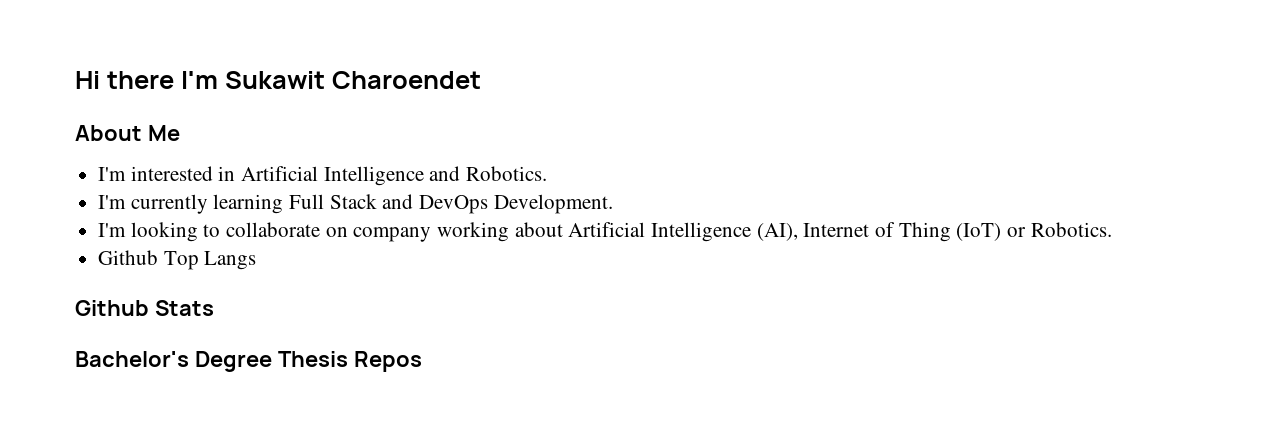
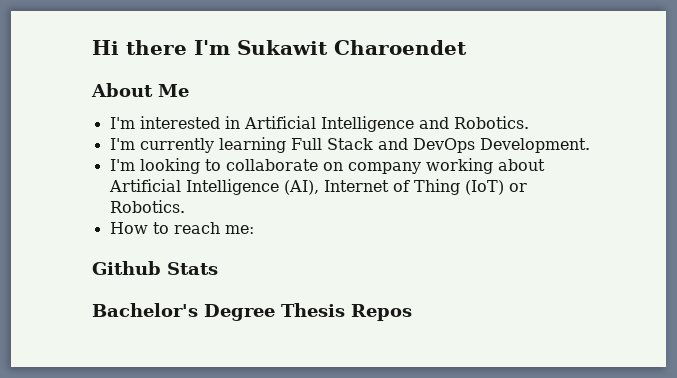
[98,250,257,270] Github Top Langs -> [109,222,254,234] How to reach me:

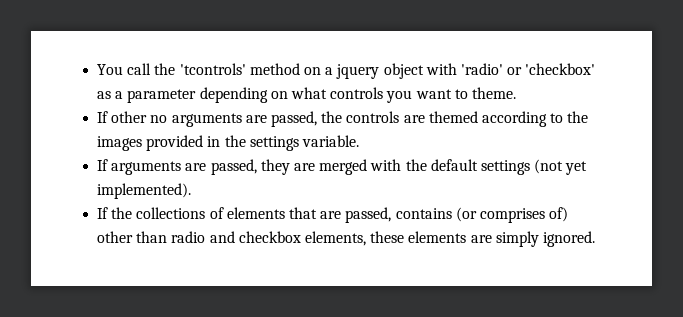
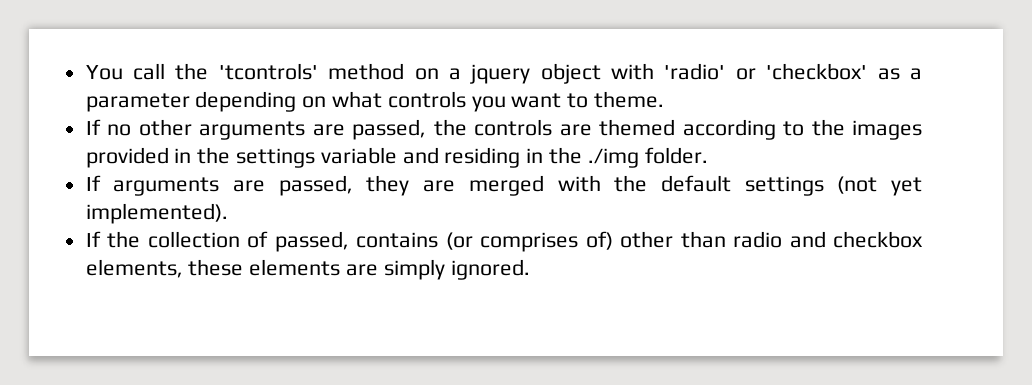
[111,111,168,123] other no -> [107,119,192,136] no other
[301,135,359,147] variable. -> [320,147,708,168] variable and residing in the ./img folder.
[136,207,342,219] collections of elements that are -> [147,231,269,248] collection of

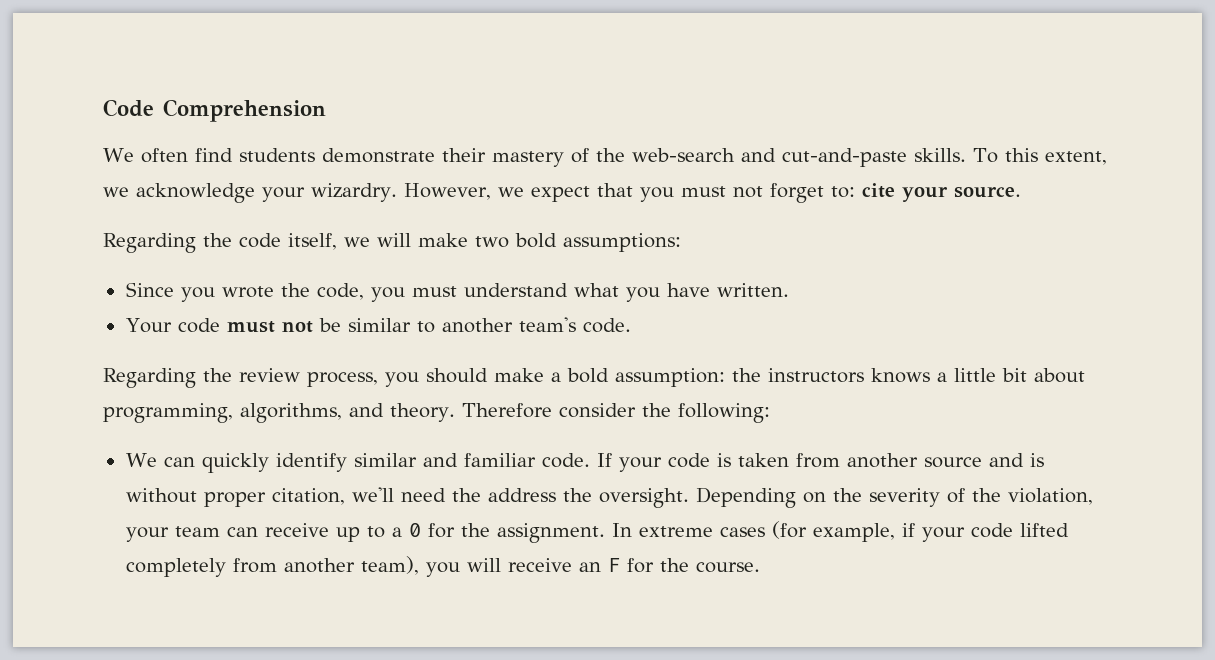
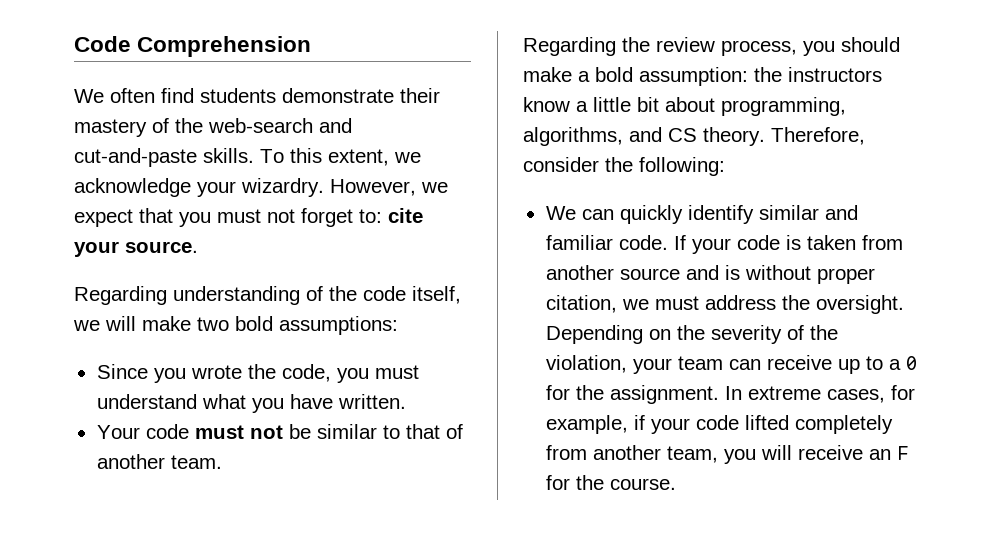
(196, 243) none -> [173,286,323,305] understanding of
[441,317,631,333] another team's code. -> [405,424,463,439] [96,454,222,469] that of another team.
[871,368,930,383] knows -> [523,97,570,112] know
[390,403,552,422] theory. Therefore -> [668,127,865,146] CS theory. Therefore,
[351,487,481,502] we'll need the -> [621,296,699,310] we must
[719,521,807,539] cases (for -> [826,385,915,403] cases, for
[360,556,419,575] team), -> [666,446,718,463] team,

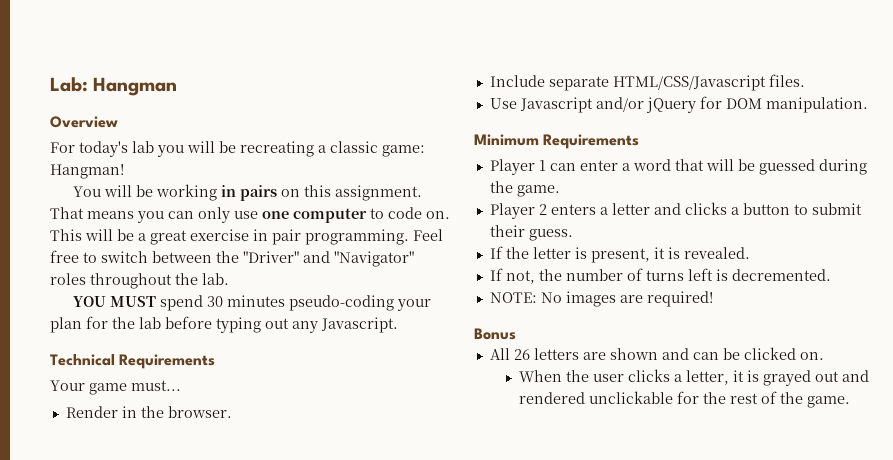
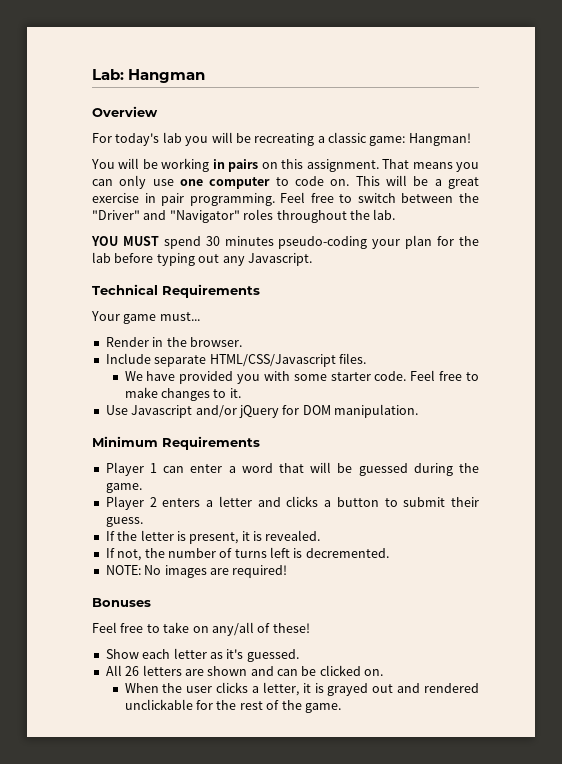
(805, 80) none -> [124,370,480,384] [124,387,241,401] // We have provided you with some starter code. Feel free to make changes to it.
[474,328,516,340] Bonus -> [92,598,151,607] [92,622,310,636] [105,648,299,662] Bonuses // Feel free to take on any/all of these! // Show each letter as it's guessed.

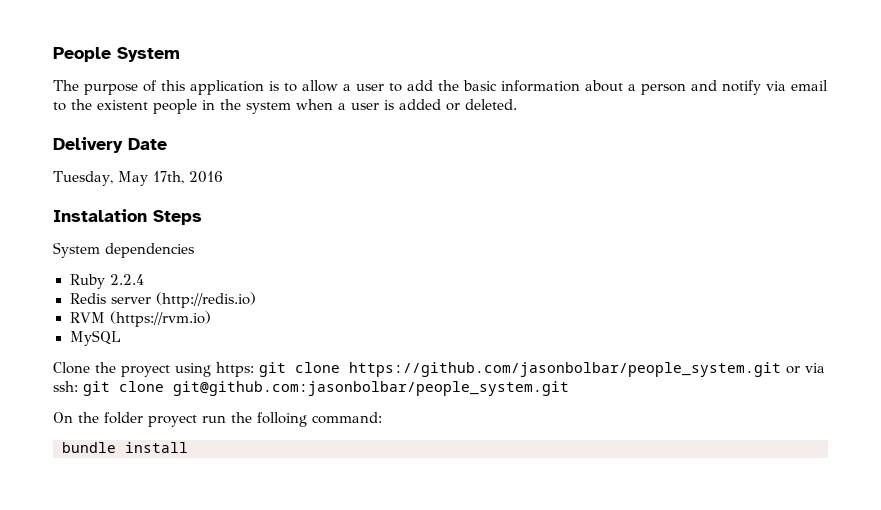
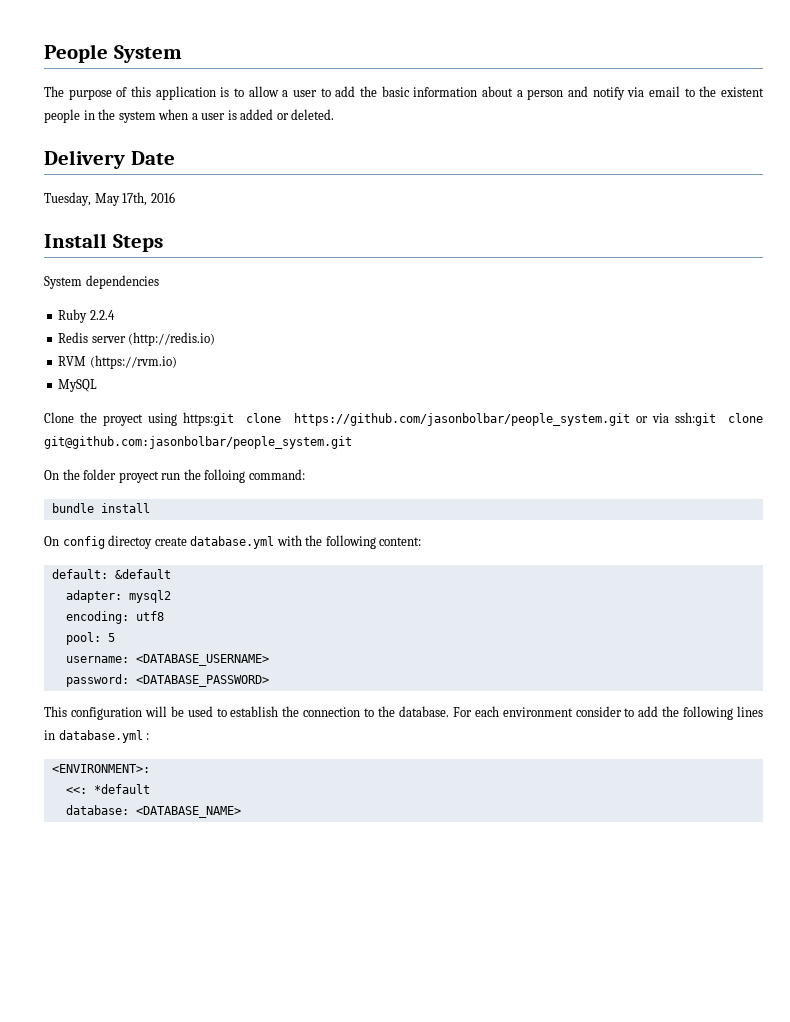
[53,209,147,222] Instalation -> [44,233,107,248] Install
[216,362,286,377] https: git -> [183,412,235,426] https:git
[53,381,110,396] ssh: git -> [674,412,716,426] ssh:git
(188, 447) none -> [44,535,422,549] [51,569,171,579] [65,590,171,603] [65,611,164,624] [65,632,115,645] [65,654,269,666] [65,674,269,687] [44,706,763,720] [44,730,150,743] [51,764,150,773] [65,784,150,794] [65,805,241,818] // On config directoy create database.yml with the following content: // default: &default // adapter: mysql2 // encoding: utf8 // pool: 5 // username: <DATABASE_USERNAME> // password: <DATABASE_PASSWORD> // This configuration will be used to establish the connection to the database. For each environment consider to add the following lines in database.yml : // <ENVIRONMENT>: // <<: *default // database: <DATABASE_NAME>

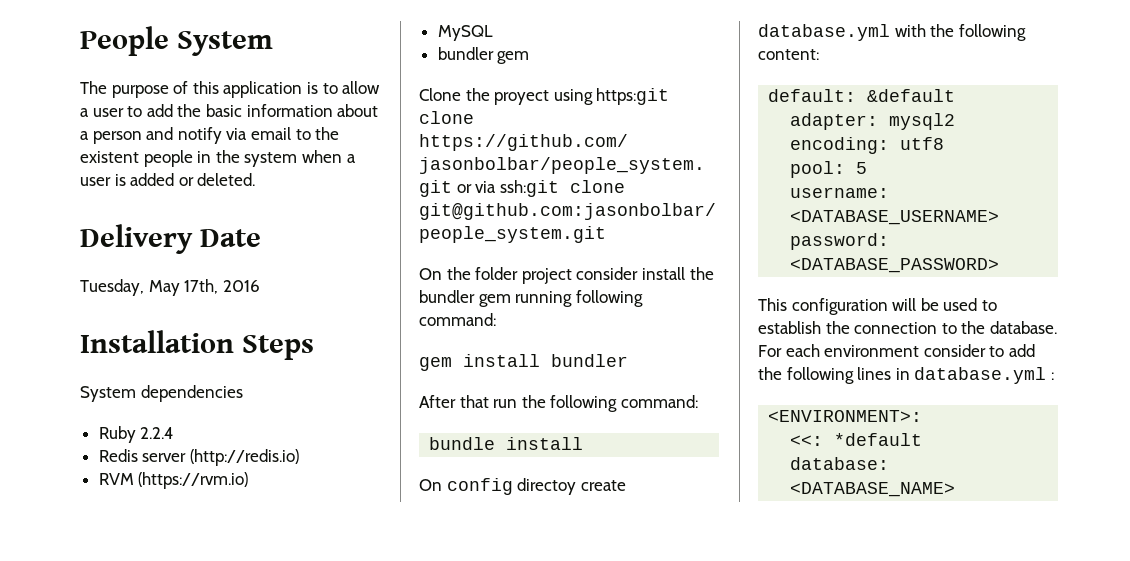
[44,233,107,248] Install -> [80,330,234,353] Installation
(98, 385) none -> [437,47,530,64] // bundler gem
[118,471,159,483] proyect -> [521,267,714,284] [419,290,643,307] [419,313,496,326] [419,354,628,371] [419,395,489,408] project consider install the bundler gem running following command: // gem install bundler // After that
[204,469,246,483] folloing -> [550,395,618,412] following

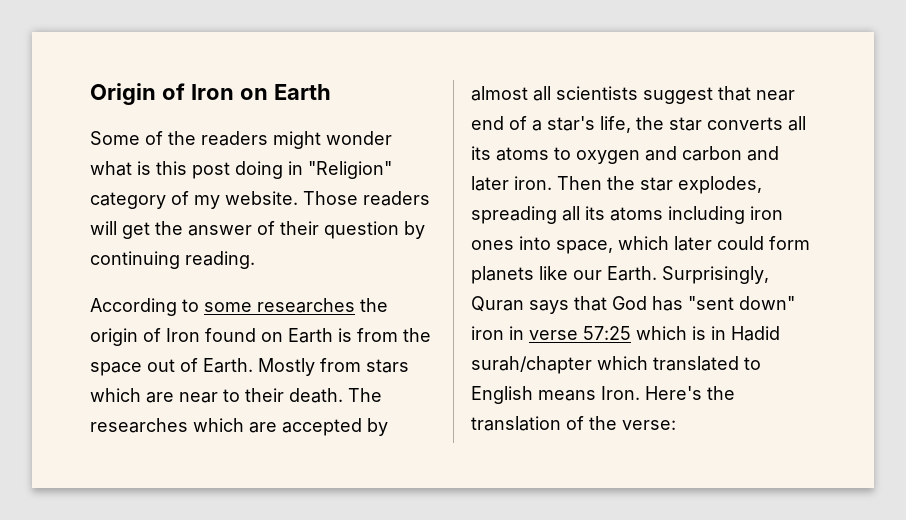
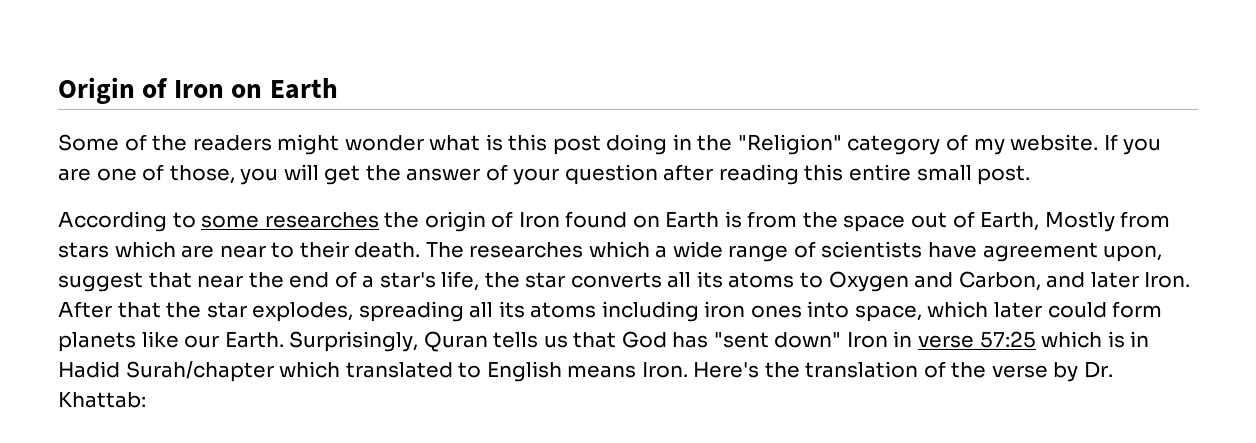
(303, 168) none -> [697,135,733,151] the
[303,191,430,206] Those readers -> [1103,134,1162,155] [58,164,279,185] If you are one of those, you
[280,221,425,239] [90,251,255,269] their question by continuing reading. -> [513,164,1031,185] your question after reading this entire small post.
[203,358,253,373] Earth. -> [980,212,1040,231] Earth,
[249,418,388,436] [471,86,638,101] are accepted by almost all scientists -> [655,241,1163,262] a wide range of scientists have agreement upon,
(795, 95) none -> [248,272,284,288] the
[576,146,779,164] [471,176,602,191] oxygen and carbon and later iron. Then -> [828,271,1191,292] [58,301,161,318] Oxygen and Carbon, and later Iron. After that
[529,300,569,314] says -> [493,332,568,348] tells us
[471,326,504,340] iron -> [846,332,888,348] Iron
[471,356,592,374] surah/chapter -> [125,361,274,382] Surah/chapter
[622,420,676,430] verse: -> [991,361,1114,382] [58,392,146,408] verse by Dr. Khattab:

Problem statement - Return every entry above exactly as written, with no pictures included.

Solved exercise -
[98,250,257,270] Github Top Langs -> [109,222,254,234] How to reach me:

[111,111,168,123] other no -> [107,119,192,136] no other
[301,135,359,147] variable. -> [320,147,708,168] variable and residing in the ./img folder.
[136,207,342,219] collections of elements that are -> [147,231,269,248] collection of

(196, 243) none -> [173,286,323,305] understanding of
[441,317,631,333] another team's code. -> [405,424,463,439] [96,454,222,469] that of another team.
[871,368,930,383] knows -> [523,97,570,112] know
[390,403,552,422] theory. Therefore -> [668,127,865,146] CS theory. Therefore,
[351,487,481,502] we'll need the -> [621,296,699,310] we must
[719,521,807,539] cases (for -> [826,385,915,403] cases, for
[360,556,419,575] team), -> [666,446,718,463] team,

(805, 80) none -> [124,370,480,384] [124,387,241,401] // We have provided you with some starter code. Feel free to make changes to it.
[474,328,516,340] Bonus -> [92,598,151,607] [92,622,310,636] [105,648,299,662] Bonuses // Feel free to take on any/all of these! // Show each letter as it's guessed.

[53,209,147,222] Instalation -> [44,233,107,248] Install
[216,362,286,377] https: git -> [183,412,235,426] https:git
[53,381,110,396] ssh: git -> [674,412,716,426] ssh:git
(188, 447) none -> [44,535,422,549] [51,569,171,579] [65,590,171,603] [65,611,164,624] [65,632,115,645] [65,654,269,666] [65,674,269,687] [44,706,763,720] [44,730,150,743] [51,764,150,773] [65,784,150,794] [65,805,241,818] // On config directoy create database.yml with the following content: // default: &default // adapter: mysql2 // encoding: utf8 // pool: 5 // username: <DATABASE_USERNAME> // password: <DATABASE_PASSWORD> // This configuration will be used to establish the connection to the database. For each environment consider to add the following lines in database.yml : // <ENVIRONMENT>: // <<: *default // database: <DATABASE_NAME>

[44,233,107,248] Install -> [80,330,234,353] Installation
(98, 385) none -> [437,47,530,64] // bundler gem
[118,471,159,483] proyect -> [521,267,714,284] [419,290,643,307] [419,313,496,326] [419,354,628,371] [419,395,489,408] project consider install the bundler gem running following command: // gem install bundler // After that
[204,469,246,483] folloing -> [550,395,618,412] following

(303, 168) none -> [697,135,733,151] the
[303,191,430,206] Those readers -> [1103,134,1162,155] [58,164,279,185] If you are one of those, you
[280,221,425,239] [90,251,255,269] their question by continuing reading. -> [513,164,1031,185] your question after reading this entire small post.
[203,358,253,373] Earth. -> [980,212,1040,231] Earth,
[249,418,388,436] [471,86,638,101] are accepted by almost all scientists -> [655,241,1163,262] a wide range of scientists have agreement upon,
(795, 95) none -> [248,272,284,288] the
[576,146,779,164] [471,176,602,191] oxygen and carbon and later iron. Then -> [828,271,1191,292] [58,301,161,318] Oxygen and Carbon, and later Iron. After that
[529,300,569,314] says -> [493,332,568,348] tells us
[471,326,504,340] iron -> [846,332,888,348] Iron
[471,356,592,374] surah/chapter -> [125,361,274,382] Surah/chapter
[622,420,676,430] verse: -> [991,361,1114,382] [58,392,146,408] verse by Dr. Khattab:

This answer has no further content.